Carteles, polémica y apoyo institucional

La ciudad se llenó de anuncios del evento, generando expectación pero también rechazo. Parte de la prensa local respondió con dureza, llegando a calificar a León como “capital de la mugre”, mientras otros sectores destacaban el carácter innovador de la propuesta.

El Ayuntamiento, entonces presidido por José María Suárez, respaldó la iniciativa con una aportación de un millón de pesetas, lo que generó críticas en algunos ámbitos por considerar arriesgado destinar fondos públicos a un evento de estas características en plena celebración de las fiestas patronales.

Un cartel ambicioso con acento nacional

El programa reunió a bandas de diferentes puntos del país como Triana, Asfalto, Coz o Pau Riba, en una apuesta por el rock progresivo y sinfónico que dominaba la escena del momento.

Para dotar al festival de carácter internacional se incorporó la presencia de Nico, conocida por su etapa junto a The Velvet Underground. Su participación, sin embargo, acabaría siendo uno de los episodios más controvertidos de la jornada.

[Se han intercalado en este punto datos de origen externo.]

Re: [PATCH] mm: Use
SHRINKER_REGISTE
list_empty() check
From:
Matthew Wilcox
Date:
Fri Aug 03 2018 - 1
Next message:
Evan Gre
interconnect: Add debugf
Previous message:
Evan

Una maratón musical entre el entusiasmo y el desorden

El evento, celebrado en un pabellón de León, reunió a más de 4.000 asistentes y se prolongó durante cerca de 14 horas. El ambiente estuvo marcado por la estética y la actitud heredadas del movimiento hippy, con un público que buscaba experimentar una libertad cultural hasta entonces poco habitual.

La convivencia general fue tranquila, aunque la organización tuvo que afrontar problemas técnicos derivados de la complejidad del montaje y la duración del espectáculo.

Entre basura, titulares y debate social

Al día siguiente, las imágenes del recinto mostraban una gran cantidad de residuos acumulados (un botellón para la época), lo que reforzó las críticas de parte de la prensa. Algunos medios incidieron en el consumo de drogas y en las detenciones practicadas —media docena de personas, según se publicó—, mientras otros destacaron la ausencia de incidentes graves y el comportamiento general del público.

La cifra de asistentes y la repercusión mediática convirtieron el festival en uno de los temas centrales de conversación en la ciudad durante días, dividiendo opiniones entre quienes lo consideraban un éxito cultural y quienes lo veían como un ejemplo de desorden.

Un hito irrepetible en la historia musical leonesa

Pese a la repercusión, el Ayuntamiento descartó repetir la experiencia bajo el mismo formato en años posteriores. Sin embargo, el impacto del evento se dejó notar en la organización de otros festivales en localidades cercanas durante los veranos siguientes.

Cinco décadas después, aquel 'Enrollamiento Ciudad de León' permanece como un episodio singular en la historia cultural de la ciudad: un reflejo de una sociedad en transformación, donde la música, la juventud y la libertad comenzaron a ocupar un espacio que hasta entonces había sido limitado.